The SQL database stores the source notebooks, along with metadata from the sidecar metadata file. This data is updated through the GitHub App webhook events. To create a new “page” model row in the SQL database, an API user needs to specifically register the notebook and its source location in a GitHub repository. Part of this registration process is to claim the unique slug that the notebook will be served at.

The Redis database stores the products of notebook execution (both the rendered HTML and executed ipynb file). These entries are keyed with a hash of the notebook slug, version, and parameters to ensure a unique and consistent cache look-up. To cache database bloat, entries in Redis have a finite TTL so that they naturally expire from the database as the source notebook is updated or certain parameterizations become unused (e.g., a date in the past for a nightly dashboard).

When the API service receives a request for a notebook page, it first queries the Redis database. If the executed notebook HTML and ipynb are not cached in Redis, the API service gets the current version of the notebook template from the SQL database, executes it via the Noteburst service, renders and returns the notebook HTML to the requester, and caches that notebook into Redis.

Summary of interfaces with other services#

The Noteburst service is responsible for executing the ipynb file. Times Square is responsible for preparing the ipynb file for Noteburst (rendering Jinja templating) and converting the executed Notebook into HTML. Note that Noteburst further delegates notebook execution to JupyterLab itself.

When Times Square executes a notebook through Noteburst, it is responsible for specifying a JupyterLab user account (username and UID), or potentially a pool of users, to execute the notebooks with. Notebooks are not executed through normal user accounts (for example, the account of the notebook’s author). Ideally, Noteburst can maintain a running pool of JupyterLab pods, and route requests to those pods.
Gafaelfawr provides authentication and authorization for both the web front-end and the API services.

The Times Square RESTful API#

This section is an overview of the core RESTful API endpoints provided by the API service. These endpoints are used both by the front-end and any administrative API users.

GET /v1/repositories: Iterates over the GitHub repositories that the Times Square GitHub app is installed in, and summarizes the potential notebook pages found in each repository.
GET /v1/repositories/:org/:name: Get notebook pages published from a specific repository.
GET /v1/pages: Iterates over all registered pages and includes metadata about the page. This endpoint can be used for the homepage UI.
POST /v1/pages: Registers a new notebook page, corresponding to a template notebook found with the GET /v1/repositories endpoint.
GET /v1/pages/:slug: Get the notebook page’s resource (primarily the notebook’s metadata; use the GET /v1/pages/:slug/source endpoint to get the ipynb file).
PATCH /v1/pages/:slug: Update the notebook page’s resource.
DELETE /v1/pages/:slug: Delete a notebook page.
GET /v1/pages/:slug/source: Get the source ipynb notebook for a page (not the executed notebook).
GET /v1/pages/:slug/html(?<parameters>): Get a rendered notebook HTML computed for either the default parameters (if no query string is provided) or specific parameters (if a query string is provided). If the computed notebook is available from the Redis cache, that version is provided. Otherwise this endpoint triggers a computation via Noteburst.
GET /v1/pages/:slug/rendered(?<parameters>): Get a rendered ipynb notebook computed for either the default parameters (if no query string is provided) or specific parameters (if a query string is provided). If the computed notebook is available from the Redis cache, that version is provided. Otherwise this endpoint triggers a computation via Noteburst.

Provided records:
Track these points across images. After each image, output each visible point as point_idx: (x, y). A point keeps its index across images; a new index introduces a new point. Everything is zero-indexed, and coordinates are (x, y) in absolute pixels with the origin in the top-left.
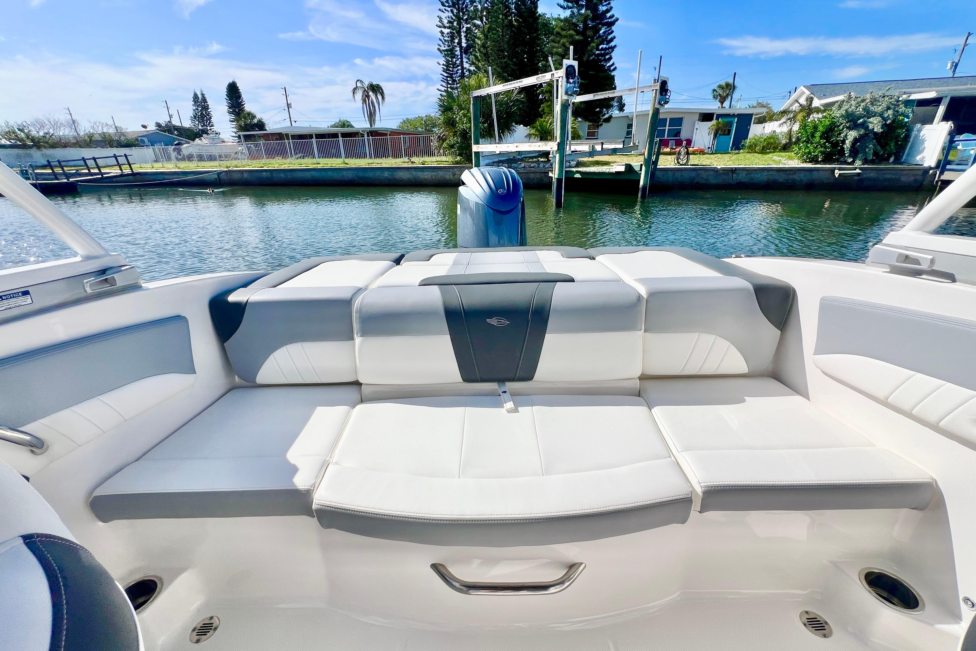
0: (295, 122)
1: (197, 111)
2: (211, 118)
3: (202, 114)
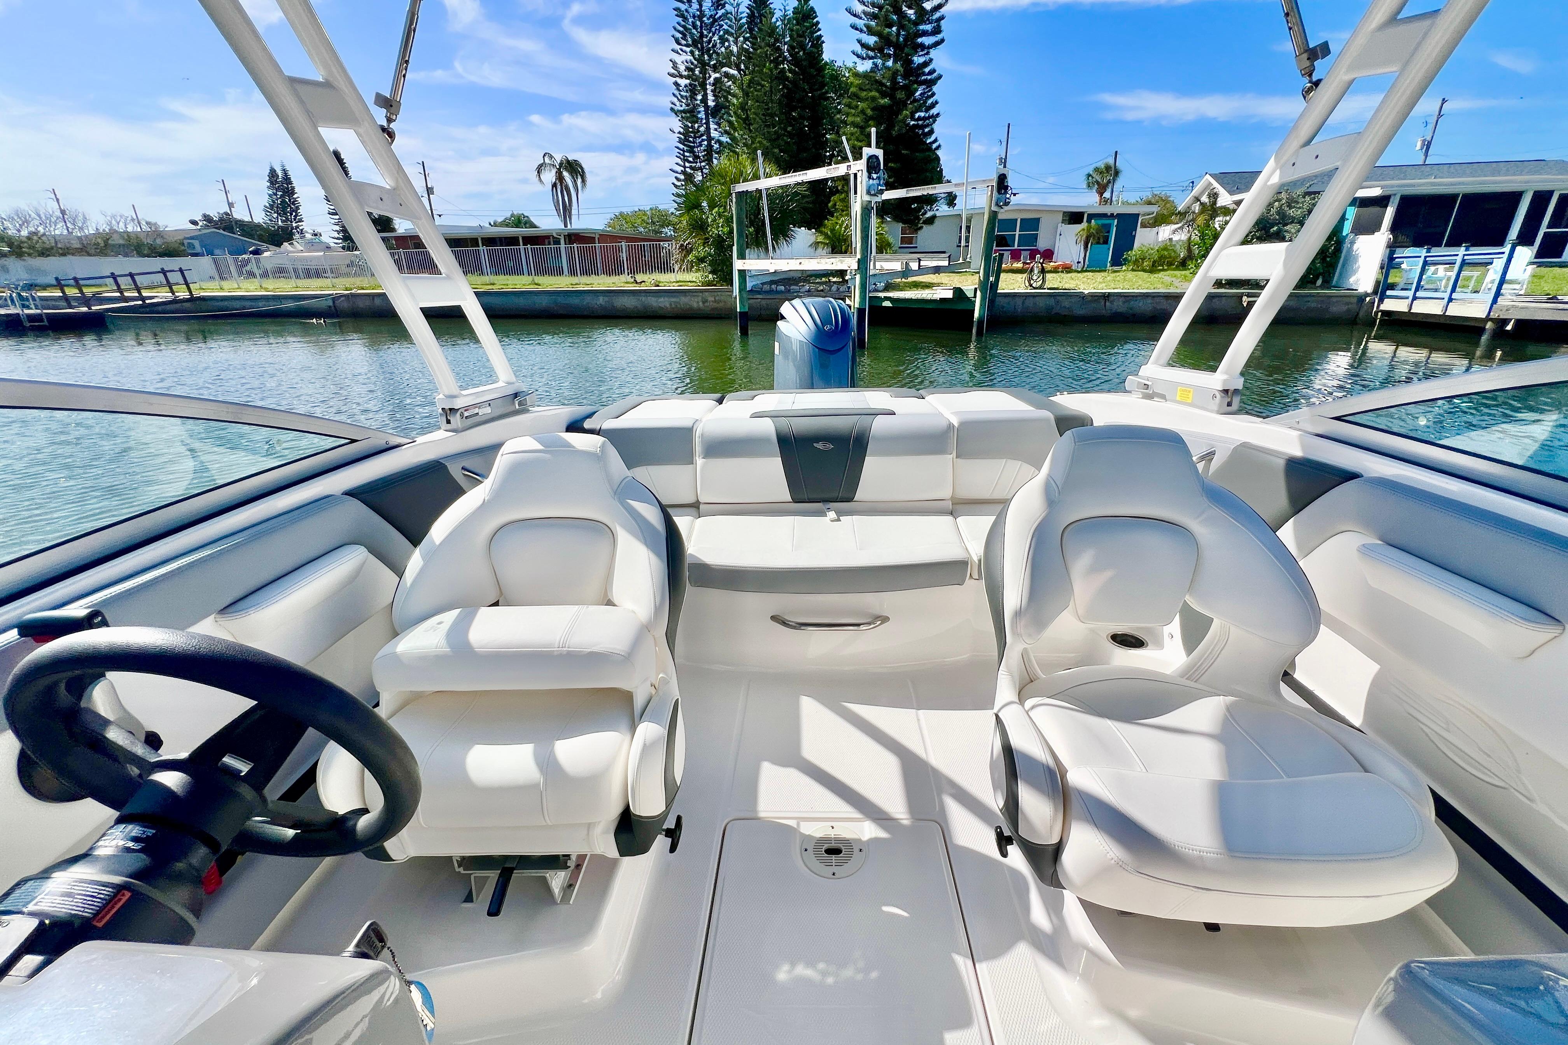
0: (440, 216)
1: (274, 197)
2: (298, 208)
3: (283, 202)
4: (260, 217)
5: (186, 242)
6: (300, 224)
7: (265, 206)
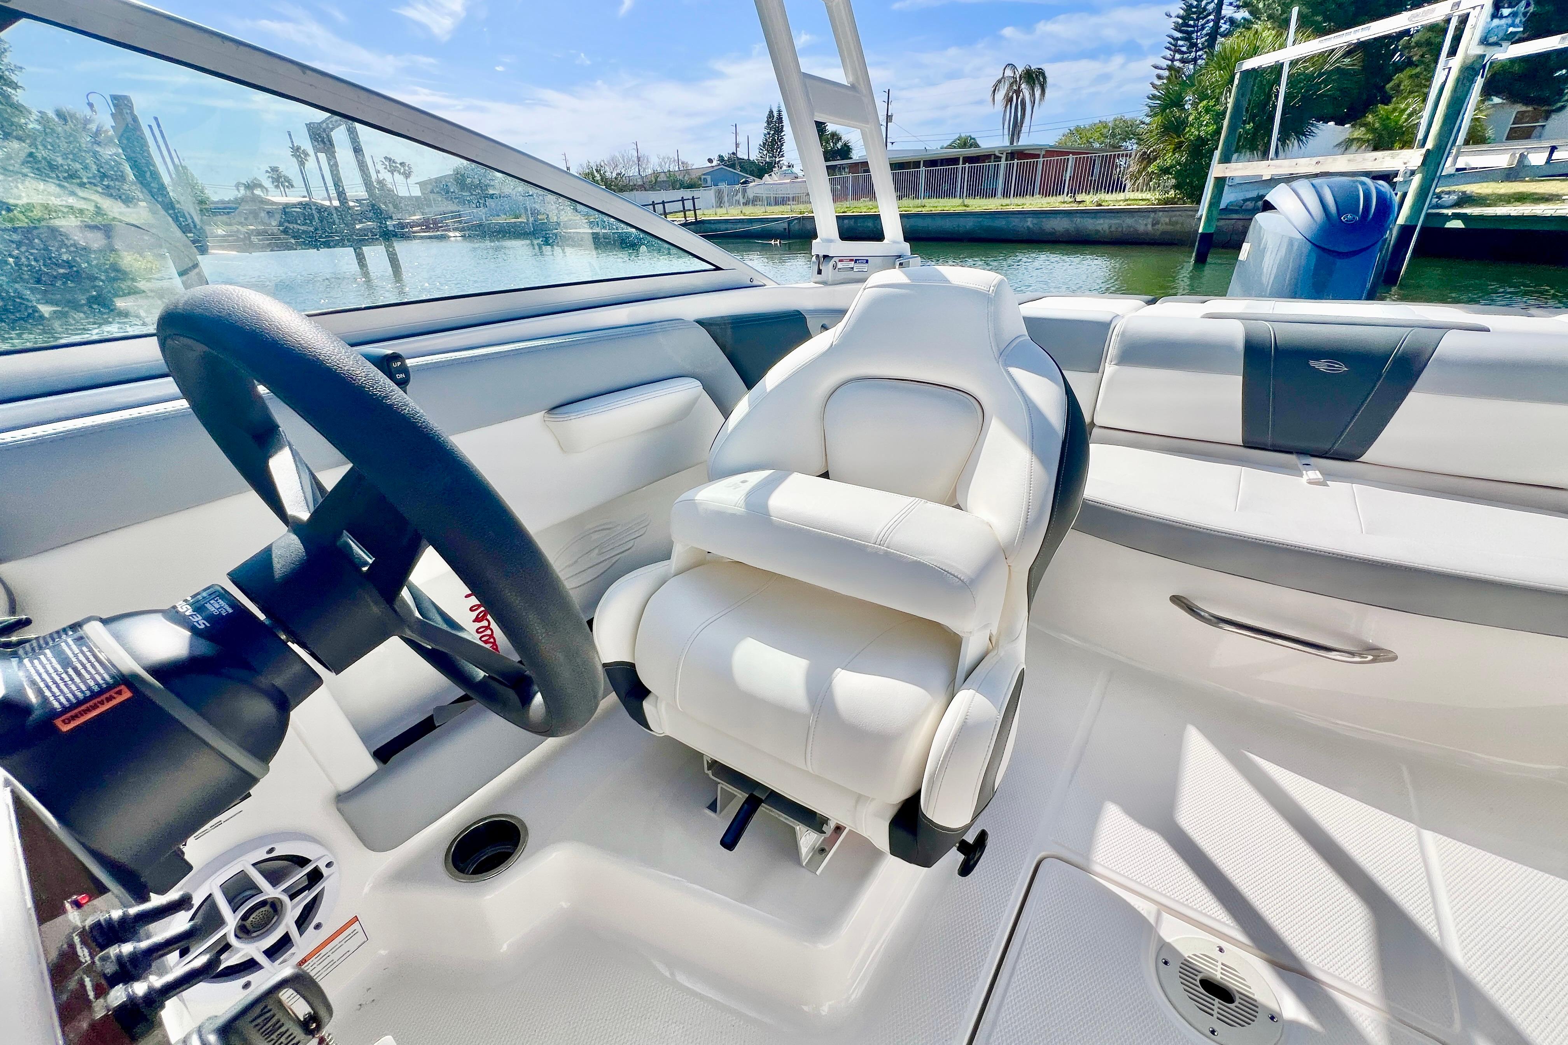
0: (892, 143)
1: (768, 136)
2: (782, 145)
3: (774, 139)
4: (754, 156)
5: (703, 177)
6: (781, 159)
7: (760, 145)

---

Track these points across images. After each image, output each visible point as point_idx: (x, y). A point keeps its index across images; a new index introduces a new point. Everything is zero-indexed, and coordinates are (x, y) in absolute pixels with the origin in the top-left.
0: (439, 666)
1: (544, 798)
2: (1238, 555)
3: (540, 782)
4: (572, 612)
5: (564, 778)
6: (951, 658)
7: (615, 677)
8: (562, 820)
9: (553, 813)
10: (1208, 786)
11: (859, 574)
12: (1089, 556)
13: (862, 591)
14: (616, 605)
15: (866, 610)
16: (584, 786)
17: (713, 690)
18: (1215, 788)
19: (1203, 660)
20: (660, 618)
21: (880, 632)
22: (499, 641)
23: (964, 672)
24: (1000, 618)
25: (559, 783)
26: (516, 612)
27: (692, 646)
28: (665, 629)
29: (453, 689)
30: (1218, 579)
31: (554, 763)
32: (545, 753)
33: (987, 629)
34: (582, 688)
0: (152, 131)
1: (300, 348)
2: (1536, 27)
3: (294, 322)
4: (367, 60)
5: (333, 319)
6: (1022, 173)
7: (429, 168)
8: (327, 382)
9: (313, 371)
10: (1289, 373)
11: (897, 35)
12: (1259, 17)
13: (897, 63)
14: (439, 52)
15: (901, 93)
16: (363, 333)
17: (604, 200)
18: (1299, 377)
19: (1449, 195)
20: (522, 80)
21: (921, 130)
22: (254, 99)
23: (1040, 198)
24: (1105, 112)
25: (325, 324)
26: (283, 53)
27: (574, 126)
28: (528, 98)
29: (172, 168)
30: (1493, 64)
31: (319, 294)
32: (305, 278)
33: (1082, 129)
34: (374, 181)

---

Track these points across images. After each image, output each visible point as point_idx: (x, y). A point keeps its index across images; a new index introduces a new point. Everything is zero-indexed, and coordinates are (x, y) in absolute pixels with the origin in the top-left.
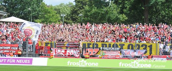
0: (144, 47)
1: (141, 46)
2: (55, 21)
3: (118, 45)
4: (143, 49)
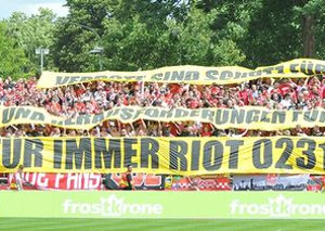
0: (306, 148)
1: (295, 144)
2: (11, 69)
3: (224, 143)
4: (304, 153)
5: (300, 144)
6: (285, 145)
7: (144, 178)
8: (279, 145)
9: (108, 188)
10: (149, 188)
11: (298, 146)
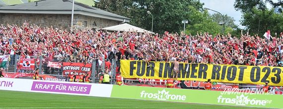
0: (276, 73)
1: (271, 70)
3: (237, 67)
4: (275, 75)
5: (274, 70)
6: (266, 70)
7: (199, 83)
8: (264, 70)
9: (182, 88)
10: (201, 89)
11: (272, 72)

Exercise instructions:
(a) Copy the Times Square text word for word, starting with "GET /v1/pages/:slug: Get" and going on through "notebook page’s resource.".
(b) From the rows, write out word for word the lines starting with the line with "5: (300, 144)" and going on through the line with "11: (272, 72)", both ends included. Leave out the picture lines.

Response list:
(a)
GET /v1/pages/:slug: Get the notebook page’s resource (primarily the notebook’s metadata; use the GET /v1/pages/:slug/source endpoint to get the ipynb file).
PATCH /v1/pages/:slug: Update the notebook page’s resource.

(b)
5: (300, 144)
6: (285, 145)
7: (144, 178)
8: (279, 145)
9: (108, 188)
10: (149, 188)
11: (298, 146)
0: (276, 73)
1: (271, 70)
3: (237, 67)
4: (275, 75)
5: (274, 70)
6: (266, 70)
7: (199, 83)
8: (264, 70)
9: (182, 88)
10: (201, 89)
11: (272, 72)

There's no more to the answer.